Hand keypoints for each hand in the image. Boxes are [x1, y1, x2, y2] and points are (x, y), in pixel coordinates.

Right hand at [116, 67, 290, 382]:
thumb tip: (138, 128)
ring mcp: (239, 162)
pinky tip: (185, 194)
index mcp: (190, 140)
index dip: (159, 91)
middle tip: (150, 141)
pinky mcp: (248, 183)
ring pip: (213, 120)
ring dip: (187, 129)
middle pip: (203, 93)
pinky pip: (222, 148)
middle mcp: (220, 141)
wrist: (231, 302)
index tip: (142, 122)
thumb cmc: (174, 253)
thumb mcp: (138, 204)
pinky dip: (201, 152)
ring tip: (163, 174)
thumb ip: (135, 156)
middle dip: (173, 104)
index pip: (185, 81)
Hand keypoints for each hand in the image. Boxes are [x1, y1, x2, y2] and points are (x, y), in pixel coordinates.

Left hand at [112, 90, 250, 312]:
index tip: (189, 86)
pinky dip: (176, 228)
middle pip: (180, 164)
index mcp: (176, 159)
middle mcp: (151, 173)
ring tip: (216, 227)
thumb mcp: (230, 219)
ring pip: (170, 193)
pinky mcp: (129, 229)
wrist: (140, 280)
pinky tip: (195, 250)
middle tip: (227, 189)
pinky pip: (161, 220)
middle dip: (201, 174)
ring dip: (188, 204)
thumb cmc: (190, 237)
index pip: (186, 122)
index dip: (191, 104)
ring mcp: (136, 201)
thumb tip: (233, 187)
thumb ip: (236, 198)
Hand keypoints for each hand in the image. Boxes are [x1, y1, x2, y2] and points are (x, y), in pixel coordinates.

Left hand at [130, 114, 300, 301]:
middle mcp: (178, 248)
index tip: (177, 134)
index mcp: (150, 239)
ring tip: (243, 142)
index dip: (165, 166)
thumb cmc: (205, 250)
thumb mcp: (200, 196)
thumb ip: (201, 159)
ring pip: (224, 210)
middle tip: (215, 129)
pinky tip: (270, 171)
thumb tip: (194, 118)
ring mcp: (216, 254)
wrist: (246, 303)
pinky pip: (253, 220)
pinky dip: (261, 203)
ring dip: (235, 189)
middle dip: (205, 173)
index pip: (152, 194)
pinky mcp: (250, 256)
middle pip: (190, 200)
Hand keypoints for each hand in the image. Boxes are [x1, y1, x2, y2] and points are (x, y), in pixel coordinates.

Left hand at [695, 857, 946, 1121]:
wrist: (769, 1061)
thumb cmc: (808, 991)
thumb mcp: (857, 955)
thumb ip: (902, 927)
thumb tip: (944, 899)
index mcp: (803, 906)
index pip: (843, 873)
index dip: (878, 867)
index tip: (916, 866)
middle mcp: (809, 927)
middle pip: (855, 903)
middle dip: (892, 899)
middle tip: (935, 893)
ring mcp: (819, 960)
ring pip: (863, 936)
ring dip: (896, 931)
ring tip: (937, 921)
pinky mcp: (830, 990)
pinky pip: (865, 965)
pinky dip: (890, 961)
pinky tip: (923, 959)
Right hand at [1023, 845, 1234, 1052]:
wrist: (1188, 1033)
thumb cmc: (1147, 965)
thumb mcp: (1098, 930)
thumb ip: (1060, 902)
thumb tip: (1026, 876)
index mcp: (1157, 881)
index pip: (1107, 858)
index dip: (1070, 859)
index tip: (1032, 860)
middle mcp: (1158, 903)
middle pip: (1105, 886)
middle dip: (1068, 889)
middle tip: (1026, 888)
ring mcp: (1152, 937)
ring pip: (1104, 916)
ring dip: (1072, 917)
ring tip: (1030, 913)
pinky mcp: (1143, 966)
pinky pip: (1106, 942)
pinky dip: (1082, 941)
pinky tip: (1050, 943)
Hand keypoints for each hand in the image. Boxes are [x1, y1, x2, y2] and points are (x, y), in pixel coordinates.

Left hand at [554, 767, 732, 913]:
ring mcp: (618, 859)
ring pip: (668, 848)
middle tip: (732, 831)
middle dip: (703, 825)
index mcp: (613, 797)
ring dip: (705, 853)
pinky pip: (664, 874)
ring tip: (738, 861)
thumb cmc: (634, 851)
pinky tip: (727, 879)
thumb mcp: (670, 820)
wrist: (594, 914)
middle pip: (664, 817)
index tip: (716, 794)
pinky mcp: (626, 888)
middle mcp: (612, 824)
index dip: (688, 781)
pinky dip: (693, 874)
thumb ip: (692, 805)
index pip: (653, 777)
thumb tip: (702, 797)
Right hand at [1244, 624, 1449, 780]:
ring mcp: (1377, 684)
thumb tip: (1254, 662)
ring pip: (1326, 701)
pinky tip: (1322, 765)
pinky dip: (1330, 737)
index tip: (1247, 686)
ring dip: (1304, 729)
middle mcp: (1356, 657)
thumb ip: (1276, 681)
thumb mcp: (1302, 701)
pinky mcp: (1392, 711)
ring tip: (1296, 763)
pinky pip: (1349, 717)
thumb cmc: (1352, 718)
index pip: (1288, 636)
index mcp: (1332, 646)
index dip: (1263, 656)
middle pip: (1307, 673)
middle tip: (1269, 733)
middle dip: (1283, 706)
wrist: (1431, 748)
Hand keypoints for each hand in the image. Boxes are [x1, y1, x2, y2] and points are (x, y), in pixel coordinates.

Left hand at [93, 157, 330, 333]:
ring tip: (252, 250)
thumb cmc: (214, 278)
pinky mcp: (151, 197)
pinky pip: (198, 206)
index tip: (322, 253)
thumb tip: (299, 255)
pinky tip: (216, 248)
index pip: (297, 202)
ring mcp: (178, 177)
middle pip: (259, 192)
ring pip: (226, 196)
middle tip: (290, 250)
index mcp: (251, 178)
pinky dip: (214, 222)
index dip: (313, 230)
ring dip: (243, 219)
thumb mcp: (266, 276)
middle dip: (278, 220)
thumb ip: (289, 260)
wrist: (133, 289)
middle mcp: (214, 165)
━━━
WORK TASK: Return a faithful copy of all the records above.

OUTPUT FOR THIS EXERCISE:
Hand keypoints for each hand in the image. Boxes are [x1, y1, x2, y2] and points are (x, y), in pixel coordinates.

Right hand at [116, 67, 290, 382]:
thumb tip: (138, 128)
ring mcp: (239, 162)
pinky tip: (185, 194)
index mcp: (190, 140)
index dip: (159, 91)
middle tip: (150, 141)
pinky mcp: (248, 183)
ring pip: (213, 120)
ring dip: (187, 129)
middle pip: (203, 93)
pinky pip: (222, 148)
middle mcp: (220, 141)
wrist: (231, 302)
index tip: (142, 122)
thumb cmc: (174, 253)
thumb mcp: (138, 204)
pinky dip: (201, 152)
ring tip: (163, 174)
thumb ip: (135, 156)
middle dip: (173, 104)
index pip: (185, 81)
Hand keypoints for each hand in the image. Boxes are [x1, y1, x2, y2] and points are (x, y), in pixel coordinates.

Left hand at [112, 90, 250, 312]:
index tip: (189, 86)
pinky dip: (176, 228)
middle pip: (180, 164)
index mcp: (176, 159)
middle mcp: (151, 173)
ring tip: (216, 227)
thumb mcp: (230, 219)
ring pip: (170, 193)
pinky mcp: (129, 229)
wrist: (140, 280)
pinky tip: (195, 250)
middle tip: (227, 189)
pinky pip: (161, 220)
middle dip: (201, 174)
ring dip: (188, 204)
thumb cmc: (190, 237)
index pip: (186, 122)
index dip: (191, 104)
ring mcp: (136, 201)
thumb tip: (233, 187)
thumb ip: (236, 198)
Hand keypoints for each hand in the image. Boxes are [x1, y1, x2, y2] and points are (x, y), in pixel coordinates.

Left hand at [130, 114, 300, 301]:
middle mcp: (178, 248)
index tip: (177, 134)
index mcp: (150, 239)
ring tip: (243, 142)
index dip: (165, 166)
thumb cmc: (205, 250)
thumb mcp: (200, 196)
thumb ip: (201, 159)
ring pip: (224, 210)
middle tip: (215, 129)
pinky tip: (270, 171)
thumb tip: (194, 118)
ring mcp: (216, 254)
wrist: (246, 303)
pinky pip: (253, 220)
pinky dip: (261, 203)
ring dip: (235, 189)
middle dip: (205, 173)
index pip: (152, 194)
pinky mcp: (250, 256)
middle pip: (190, 200)
Hand keypoints for each hand in the image. Boxes are [x1, y1, x2, y2] and points are (x, y), in pixel coordinates.

Left hand at [695, 857, 946, 1121]:
wrist: (769, 1061)
thumb cmc: (808, 991)
thumb mcp: (857, 955)
thumb ip: (902, 927)
thumb tip: (944, 899)
index mcp: (803, 906)
index pip: (843, 873)
index dip: (878, 867)
index tip: (916, 866)
middle mcp: (809, 927)
middle pip: (855, 903)
middle dip: (892, 899)
middle tip: (935, 893)
ring mcp: (819, 960)
ring pip: (863, 936)
ring dip: (896, 931)
ring tip: (937, 921)
pinky mcp: (830, 990)
pinky pip: (865, 965)
pinky dip: (890, 961)
pinky tip: (923, 959)
Right hand at [1023, 845, 1234, 1052]:
wrist: (1188, 1033)
thumb cmc: (1147, 965)
thumb mcp: (1098, 930)
thumb ip: (1060, 902)
thumb tip: (1026, 876)
index mcp: (1157, 881)
index pip: (1107, 858)
index dip: (1070, 859)
index tip: (1032, 860)
middle mcp: (1158, 903)
middle pip: (1105, 886)
middle dip: (1068, 889)
middle tip: (1026, 888)
ring mcp: (1152, 937)
ring pip: (1104, 916)
ring dip: (1072, 917)
ring tip: (1030, 913)
pinky mcp: (1143, 966)
pinky pip: (1106, 942)
pinky dip: (1082, 941)
pinky tip: (1050, 943)
Hand keypoints for each hand in the image. Boxes are [x1, y1, x2, y2] and points are (x, y), in pixel coordinates.

Left hand at [554, 767, 732, 913]:
ring mcp: (618, 859)
ring pip: (668, 848)
middle tip: (732, 831)
middle dip: (703, 825)
index mcp: (613, 797)
ring dip: (705, 853)
pinky pip: (664, 874)
ring tip: (738, 861)
thumb cmc: (634, 851)
pinky tip: (727, 879)
thumb mcp: (670, 820)
wrist: (594, 914)
middle pip: (664, 817)
index tip: (716, 794)
pinky mcp: (626, 888)
middle mcp: (612, 824)
index dip: (688, 781)
pinky dip: (693, 874)
thumb ip: (692, 805)
index pip: (653, 777)
thumb tip: (702, 797)
Right hand at [1244, 624, 1449, 780]:
ring mcp: (1377, 684)
thumb tip: (1254, 662)
ring pip: (1326, 701)
pinky tip: (1322, 765)
pinky dip: (1330, 737)
index tip: (1247, 686)
ring dip: (1304, 729)
middle mcp: (1356, 657)
thumb ip: (1276, 681)
thumb mcp: (1302, 701)
pinky mcp: (1392, 711)
ring tip: (1296, 763)
pinky pip: (1349, 717)
thumb cmc: (1352, 718)
index pip: (1288, 636)
index mcp: (1332, 646)
index dip: (1263, 656)
middle pip: (1307, 673)
middle tip: (1269, 733)
middle dip: (1283, 706)
wrist: (1431, 748)
Hand keypoints for each hand in the image. Boxes are [x1, y1, x2, y2] and points are (x, y), in pixel coordinates.

Left hand at [93, 157, 330, 333]:
ring tip: (252, 250)
thumb cmc: (214, 278)
pinky mcp: (151, 197)
pinky pip: (198, 206)
index tip: (322, 253)
thumb tip: (299, 255)
pinky tip: (216, 248)
index pip: (297, 202)
ring mcp: (178, 177)
middle pip: (259, 192)
ring pip: (226, 196)
middle tip: (290, 250)
index mcp: (251, 178)
pinky dip: (214, 222)
index dip: (313, 230)
ring dip: (243, 219)
thumb mcp: (266, 276)
middle dip: (278, 220)
thumb ip: (289, 260)
wrist: (133, 289)
middle mcp: (214, 165)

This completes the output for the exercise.